### Records for the task

[Start of Attachment]

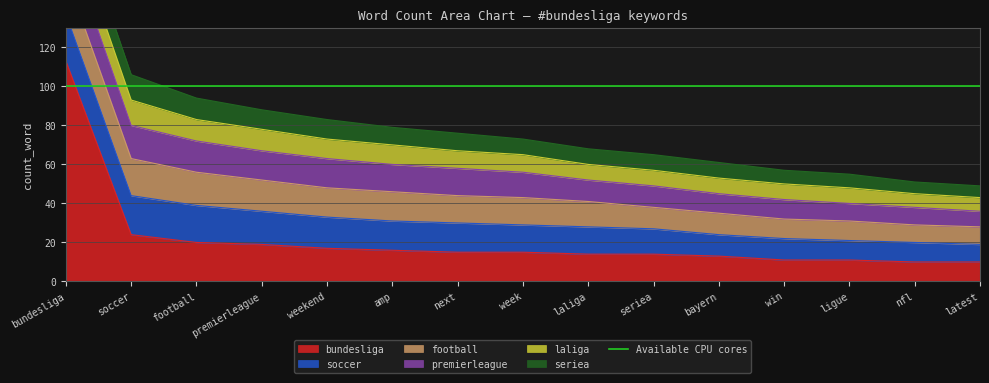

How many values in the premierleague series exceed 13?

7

[End of Attachment]
[Start of Attachment]

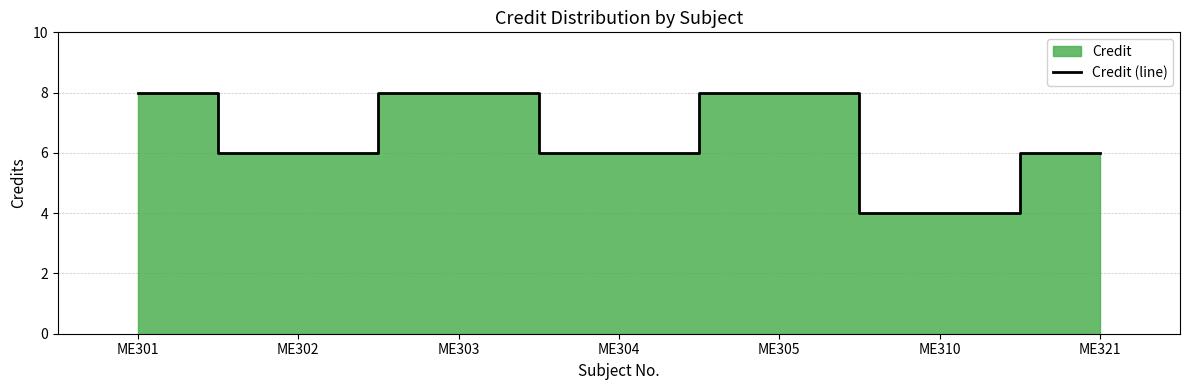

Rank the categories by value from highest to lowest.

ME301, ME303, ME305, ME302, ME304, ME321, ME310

[End of Attachment]
[Start of Attachment]

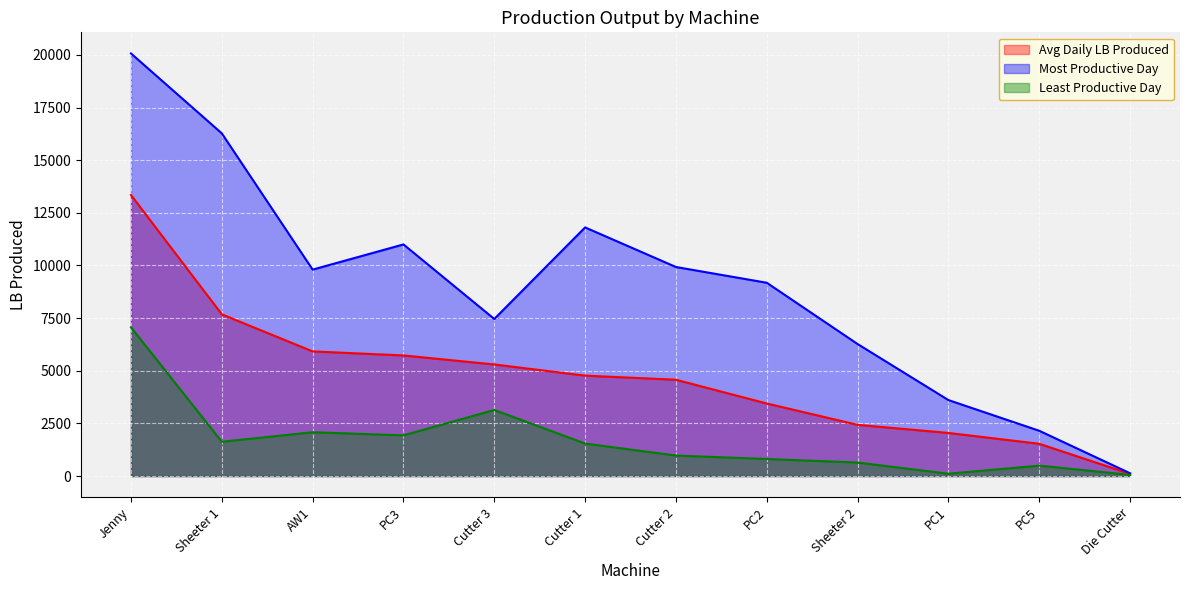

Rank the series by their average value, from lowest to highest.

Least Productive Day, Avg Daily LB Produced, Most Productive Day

[End of Attachment]

Copy out every line in the records above that contains the word "lowest".

Rank the categories by value from highest to lowest.
Rank the series by their average value, from lowest to highest.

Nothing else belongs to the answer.